**Passage fourni:**
++++++++

La crise du football béninois est plus qu’institutionnelle. Ses grandes victimes sont les clubs. Il y a longtemps qu’ils ne sont plus en compétition. Aux sorties d’une rencontre entre certains acteurs de ce football et les membres du Comité de normalisation (Conor) à laquelle il a participé, l’entraîneur de Tonnerre FC de Bohicon, Yessoufou Moukaïla, exaspéré par la situation, souhaite un rapide retour à la normale.

La Nation : Que pensez-vous des séances de concertation que le Conor a engagées avec les différents acteurs du football béninois, à travers tout le pays ?

Yessoufou Moukaïla : Il faut avoir le courage de le reconnaître, c’est une très bonne initiative. J’espère que ce n’était pas du folklore. Maintenant, qu’est-ce qu'il y aura après ces rencontres? Qu’est-ce que le Conor fera des observations et propositions qui ont été faites par les différents acteurs? C’est ce qu’on attend de voir. Il se pourrait que le président Rafiou Paraïso et les membres de son comité aient déjà en tête, ce qu’ils veulent faire. C’est certainement pour que les acteurs ne leur reprochent pas de ne les avoir pas écoutés, qu’ils ont organisé ces rencontres. S’ils peuvent prendre tout ce qui leur sera dit en compte, on aurait alors gagné quelque chose. Dans le cas contraire, ce serait regrettable pour notre football. Ils vont vouloir organiser le championnat que tous nous appelons de nos vœux et finalement, tout compromettre encore.

Qu’est-ce que vous craignez ?

++++++++

(Extraits d'un jeu de données de questions)
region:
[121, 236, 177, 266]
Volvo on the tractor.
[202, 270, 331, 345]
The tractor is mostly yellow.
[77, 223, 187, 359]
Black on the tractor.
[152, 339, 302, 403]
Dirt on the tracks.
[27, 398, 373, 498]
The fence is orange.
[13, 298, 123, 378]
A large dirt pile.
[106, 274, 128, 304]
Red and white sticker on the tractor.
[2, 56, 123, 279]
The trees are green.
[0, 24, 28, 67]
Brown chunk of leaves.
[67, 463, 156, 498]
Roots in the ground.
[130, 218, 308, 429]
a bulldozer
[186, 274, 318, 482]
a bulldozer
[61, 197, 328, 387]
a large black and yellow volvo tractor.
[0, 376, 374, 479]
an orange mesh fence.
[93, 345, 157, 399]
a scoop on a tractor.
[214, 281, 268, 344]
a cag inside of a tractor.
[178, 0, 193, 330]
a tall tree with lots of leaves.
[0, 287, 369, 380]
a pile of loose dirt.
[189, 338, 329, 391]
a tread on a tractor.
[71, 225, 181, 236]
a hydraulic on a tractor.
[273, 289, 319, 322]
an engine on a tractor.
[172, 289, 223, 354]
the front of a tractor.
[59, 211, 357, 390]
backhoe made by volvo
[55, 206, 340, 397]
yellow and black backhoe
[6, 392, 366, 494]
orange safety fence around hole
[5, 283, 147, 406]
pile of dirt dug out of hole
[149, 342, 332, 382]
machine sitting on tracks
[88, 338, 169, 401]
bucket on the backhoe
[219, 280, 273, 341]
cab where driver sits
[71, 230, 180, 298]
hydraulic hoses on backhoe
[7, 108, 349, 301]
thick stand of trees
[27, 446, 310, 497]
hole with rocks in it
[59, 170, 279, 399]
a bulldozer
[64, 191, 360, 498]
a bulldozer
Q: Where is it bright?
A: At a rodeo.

++++++++

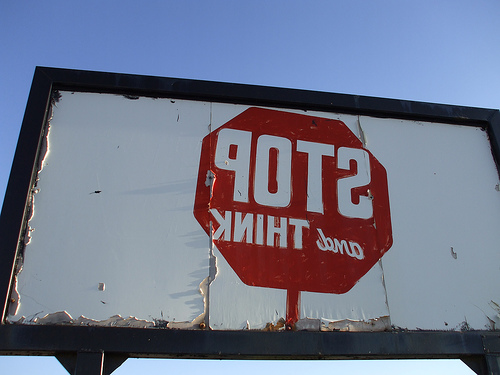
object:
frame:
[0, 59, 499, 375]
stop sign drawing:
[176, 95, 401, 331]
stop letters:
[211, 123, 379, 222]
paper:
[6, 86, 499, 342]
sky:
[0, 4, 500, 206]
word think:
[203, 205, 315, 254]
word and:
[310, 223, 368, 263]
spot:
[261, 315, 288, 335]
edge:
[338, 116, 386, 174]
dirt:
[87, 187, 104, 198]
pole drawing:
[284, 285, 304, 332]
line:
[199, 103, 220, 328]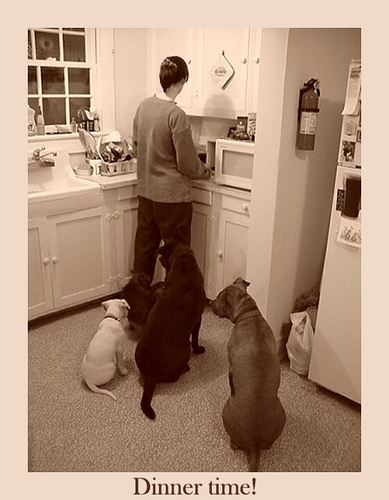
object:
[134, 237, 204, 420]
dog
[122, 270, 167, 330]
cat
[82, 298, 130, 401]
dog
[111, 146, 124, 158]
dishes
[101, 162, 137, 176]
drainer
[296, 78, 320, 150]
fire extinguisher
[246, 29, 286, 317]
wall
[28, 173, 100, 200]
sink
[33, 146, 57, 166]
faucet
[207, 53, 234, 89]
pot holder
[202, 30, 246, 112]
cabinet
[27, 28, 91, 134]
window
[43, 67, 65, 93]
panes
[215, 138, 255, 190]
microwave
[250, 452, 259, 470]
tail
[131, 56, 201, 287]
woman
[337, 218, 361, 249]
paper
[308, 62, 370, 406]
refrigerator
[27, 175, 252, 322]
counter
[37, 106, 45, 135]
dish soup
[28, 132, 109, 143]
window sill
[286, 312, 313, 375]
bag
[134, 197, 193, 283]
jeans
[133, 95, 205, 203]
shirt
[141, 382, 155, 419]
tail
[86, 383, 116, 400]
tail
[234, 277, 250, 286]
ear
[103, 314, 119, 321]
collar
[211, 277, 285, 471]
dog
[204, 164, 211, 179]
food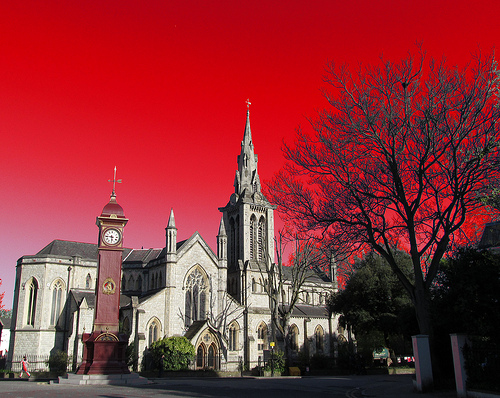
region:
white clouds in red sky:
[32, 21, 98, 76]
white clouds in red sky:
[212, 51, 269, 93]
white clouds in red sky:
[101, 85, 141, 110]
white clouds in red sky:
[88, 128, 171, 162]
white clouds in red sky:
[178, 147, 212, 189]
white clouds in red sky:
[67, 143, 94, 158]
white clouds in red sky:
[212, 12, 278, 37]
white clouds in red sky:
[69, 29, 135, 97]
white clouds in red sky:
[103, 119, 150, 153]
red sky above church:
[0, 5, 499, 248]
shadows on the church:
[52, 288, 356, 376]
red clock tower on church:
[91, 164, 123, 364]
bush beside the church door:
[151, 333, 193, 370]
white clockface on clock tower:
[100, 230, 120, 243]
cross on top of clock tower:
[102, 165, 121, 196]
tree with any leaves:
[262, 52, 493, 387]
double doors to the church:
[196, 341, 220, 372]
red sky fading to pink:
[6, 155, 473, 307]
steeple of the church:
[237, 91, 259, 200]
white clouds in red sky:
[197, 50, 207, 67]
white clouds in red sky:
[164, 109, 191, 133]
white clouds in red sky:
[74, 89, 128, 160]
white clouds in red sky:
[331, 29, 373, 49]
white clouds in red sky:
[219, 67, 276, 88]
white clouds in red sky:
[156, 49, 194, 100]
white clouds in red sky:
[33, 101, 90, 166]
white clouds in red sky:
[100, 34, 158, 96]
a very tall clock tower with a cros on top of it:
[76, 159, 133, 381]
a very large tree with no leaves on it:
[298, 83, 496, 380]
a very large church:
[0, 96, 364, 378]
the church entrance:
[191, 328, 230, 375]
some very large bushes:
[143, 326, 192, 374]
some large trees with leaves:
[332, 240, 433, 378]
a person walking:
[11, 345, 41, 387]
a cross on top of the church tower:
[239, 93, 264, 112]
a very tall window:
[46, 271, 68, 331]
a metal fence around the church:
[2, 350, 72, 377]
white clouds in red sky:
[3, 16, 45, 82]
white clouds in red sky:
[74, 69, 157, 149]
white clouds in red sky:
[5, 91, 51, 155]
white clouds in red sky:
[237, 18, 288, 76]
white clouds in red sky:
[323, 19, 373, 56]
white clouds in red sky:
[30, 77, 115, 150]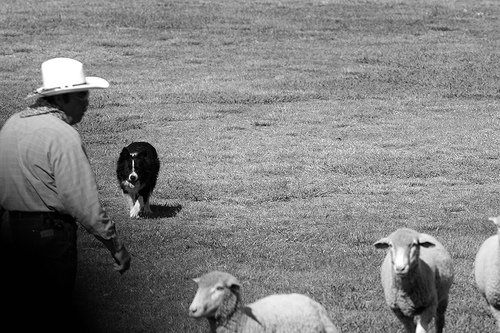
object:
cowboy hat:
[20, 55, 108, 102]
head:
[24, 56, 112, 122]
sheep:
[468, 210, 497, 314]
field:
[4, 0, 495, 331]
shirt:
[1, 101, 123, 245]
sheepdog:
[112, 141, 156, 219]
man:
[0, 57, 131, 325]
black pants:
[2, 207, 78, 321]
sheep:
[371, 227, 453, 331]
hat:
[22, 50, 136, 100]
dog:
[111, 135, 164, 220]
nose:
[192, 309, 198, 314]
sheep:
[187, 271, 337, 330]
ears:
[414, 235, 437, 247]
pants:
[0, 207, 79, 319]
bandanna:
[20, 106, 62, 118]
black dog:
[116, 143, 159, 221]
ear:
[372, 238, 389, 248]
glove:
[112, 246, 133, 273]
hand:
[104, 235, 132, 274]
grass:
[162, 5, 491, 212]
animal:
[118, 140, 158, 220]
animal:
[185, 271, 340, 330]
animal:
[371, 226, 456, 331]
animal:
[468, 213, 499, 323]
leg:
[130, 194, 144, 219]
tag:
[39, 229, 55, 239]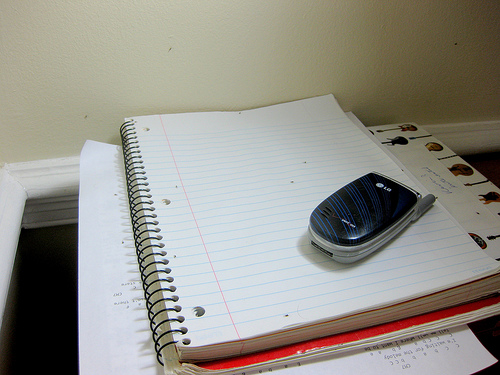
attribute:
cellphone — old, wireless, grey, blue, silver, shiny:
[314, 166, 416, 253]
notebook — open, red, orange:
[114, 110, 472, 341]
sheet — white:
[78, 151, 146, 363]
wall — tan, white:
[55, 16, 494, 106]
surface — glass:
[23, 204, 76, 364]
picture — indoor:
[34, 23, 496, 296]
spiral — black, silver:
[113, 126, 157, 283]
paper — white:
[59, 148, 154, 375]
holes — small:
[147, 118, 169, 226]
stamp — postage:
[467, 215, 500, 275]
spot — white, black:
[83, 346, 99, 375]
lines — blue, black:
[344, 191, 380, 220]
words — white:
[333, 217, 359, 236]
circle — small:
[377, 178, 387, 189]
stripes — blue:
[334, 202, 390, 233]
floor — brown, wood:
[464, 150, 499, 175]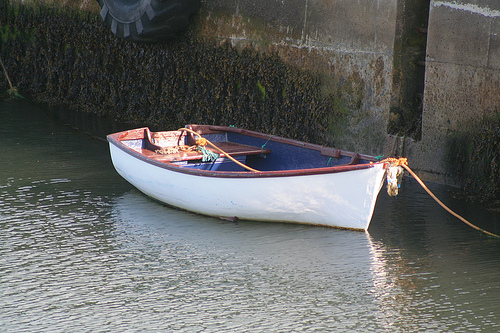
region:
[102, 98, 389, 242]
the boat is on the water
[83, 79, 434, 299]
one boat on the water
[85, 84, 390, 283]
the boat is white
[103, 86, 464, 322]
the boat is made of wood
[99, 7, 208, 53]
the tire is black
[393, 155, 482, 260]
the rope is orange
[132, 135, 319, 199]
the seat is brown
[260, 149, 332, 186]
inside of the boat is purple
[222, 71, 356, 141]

++++++++

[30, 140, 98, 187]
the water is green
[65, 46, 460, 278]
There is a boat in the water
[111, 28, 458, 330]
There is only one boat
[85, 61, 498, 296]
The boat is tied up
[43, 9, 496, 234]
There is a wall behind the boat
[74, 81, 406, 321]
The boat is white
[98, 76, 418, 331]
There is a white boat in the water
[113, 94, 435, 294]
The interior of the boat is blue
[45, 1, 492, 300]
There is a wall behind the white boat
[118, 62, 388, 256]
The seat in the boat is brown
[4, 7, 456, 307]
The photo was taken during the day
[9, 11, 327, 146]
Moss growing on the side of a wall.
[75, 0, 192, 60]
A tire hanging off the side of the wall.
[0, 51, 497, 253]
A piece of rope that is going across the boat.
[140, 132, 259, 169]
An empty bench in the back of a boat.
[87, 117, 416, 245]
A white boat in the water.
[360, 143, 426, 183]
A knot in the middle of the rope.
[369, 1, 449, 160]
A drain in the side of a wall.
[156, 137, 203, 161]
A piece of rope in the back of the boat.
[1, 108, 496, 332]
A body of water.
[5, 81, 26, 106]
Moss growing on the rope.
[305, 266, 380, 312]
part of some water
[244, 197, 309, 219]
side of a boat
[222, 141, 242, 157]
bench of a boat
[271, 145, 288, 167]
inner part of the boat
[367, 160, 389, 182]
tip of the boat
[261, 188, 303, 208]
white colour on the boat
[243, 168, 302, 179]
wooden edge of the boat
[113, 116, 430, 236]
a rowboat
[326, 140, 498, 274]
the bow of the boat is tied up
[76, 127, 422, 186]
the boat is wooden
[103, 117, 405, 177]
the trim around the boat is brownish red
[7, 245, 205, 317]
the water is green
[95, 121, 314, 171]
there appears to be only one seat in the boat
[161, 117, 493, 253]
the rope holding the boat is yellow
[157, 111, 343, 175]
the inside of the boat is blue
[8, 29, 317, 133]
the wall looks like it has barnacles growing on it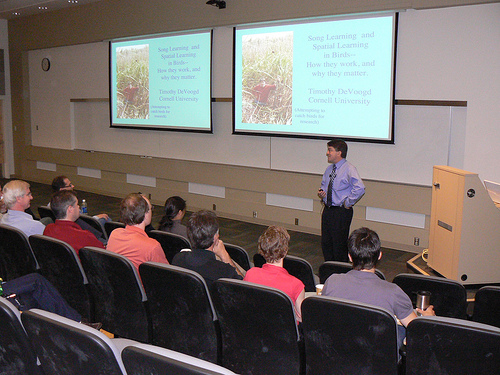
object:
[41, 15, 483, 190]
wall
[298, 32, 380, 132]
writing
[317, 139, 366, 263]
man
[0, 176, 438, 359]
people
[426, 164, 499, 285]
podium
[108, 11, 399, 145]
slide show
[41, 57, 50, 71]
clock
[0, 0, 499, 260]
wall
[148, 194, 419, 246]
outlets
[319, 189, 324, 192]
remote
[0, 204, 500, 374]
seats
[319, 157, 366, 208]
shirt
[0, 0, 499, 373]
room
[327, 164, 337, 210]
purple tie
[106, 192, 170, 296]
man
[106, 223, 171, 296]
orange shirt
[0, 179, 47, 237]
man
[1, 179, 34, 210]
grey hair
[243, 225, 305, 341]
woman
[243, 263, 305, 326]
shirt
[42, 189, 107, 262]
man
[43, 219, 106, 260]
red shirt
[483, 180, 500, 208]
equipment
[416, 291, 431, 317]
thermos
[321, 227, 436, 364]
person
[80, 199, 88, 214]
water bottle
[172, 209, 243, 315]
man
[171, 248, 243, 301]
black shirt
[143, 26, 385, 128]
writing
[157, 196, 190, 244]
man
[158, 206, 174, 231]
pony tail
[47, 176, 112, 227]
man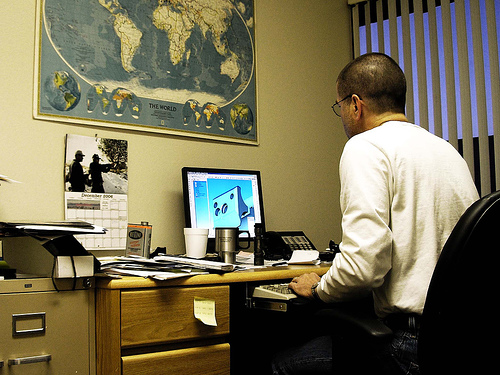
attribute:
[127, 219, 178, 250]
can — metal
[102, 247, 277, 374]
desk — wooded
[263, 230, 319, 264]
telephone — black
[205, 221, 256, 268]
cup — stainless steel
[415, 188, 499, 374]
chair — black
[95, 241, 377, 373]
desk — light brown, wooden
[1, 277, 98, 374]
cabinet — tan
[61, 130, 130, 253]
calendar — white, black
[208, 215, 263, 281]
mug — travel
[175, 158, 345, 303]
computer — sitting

++++++++

**Consignes:**
A) Recopiez mot pour mot l'entretien sur le football béninois, de « La crise du » à « à la normale. ».
B) D'après l'entretien sur le football béninois, quel club Yessoufou Moukaïla entraîne-t-il ?
C) Rédigez la suite de l'entretien sur le football béninois, à partir de sa dernière phrase.

**Réponses par consigne:**
A)
La crise du football béninois est plus qu’institutionnelle. Ses grandes victimes sont les clubs. Il y a longtemps qu’ils ne sont plus en compétition. Aux sorties d’une rencontre entre certains acteurs de ce football et les membres du Comité de normalisation (Conor) à laquelle il a participé, l’entraîneur de Tonnerre FC de Bohicon, Yessoufou Moukaïla, exaspéré par la situation, souhaite un rapide retour à la normale.

B) Tonnerre FC de Bohicon.

C)
Ecoutez, en dehors des intérêts du football béninois qui me préoccupent, je ne crains rien. Le plus important, c’est que les compétitions reprennent.

Comment est-ce que votre club vit cette situation, sans championnat ?

C’est vraiment pénible, surtout pour l’entraîneur que je suis et mes joueurs. Certains ne vivent que du football. Imaginez que ce soit l’école qui traversait cette période avec des enseignants à qui, l’Etat ne se trouve plus dans l’obligation de payer le salaire depuis plusieurs mois. Tout serait paralysé. Si au sein des clubs, on avait signé des contrats dignes du nom, les choses se passeraient autrement. Les joueurs sont désœuvrés. Ils passent leur temps à se promener. Pour la plupart, ils sont touchés psychologiquement. Certains parmi eux ne pourront même plus retourner au football ou sur les terrains. En tant qu’entraîneur, vous comprenez mon amertume.

Qu’est-ce que la plupart de vos joueurs sont devenus ?

Chacun d’eux a pris sa direction. Ils se débrouillent. Sincèrement, j’ignore ce qu’ils sont réellement devenus. Certains sont à Bohicon. On se rencontre parfois. Mais pour les autres, je ne sais comment est-ce qu’ils vivent.

C’est à croire que Tonnerre FC ne livre même plus des matches amicaux?

On ne sait même pas, quand est-ce que le championnat va reprendre. Dans ces conditions, quelle est l’utilité de ces matches amicaux. Il ne faut également pas perdre de vue les difficultés auxquelles la plupart des clubs dont le nôtre est confronté. Nous n’avons pas les moyens. C’est difficilement que nous nous entraînons. Certains joueurs n’arrivent pas à manger à leur faim et vous parlez de matches amicaux. Il y a longtemps que nous avons mis un terme aux séances d’entraînement. Lorsque tout rentrera dans l’ordre, nous les reprendrons.

Il y a donc longtemps que votre club ne s’entraîne plus ?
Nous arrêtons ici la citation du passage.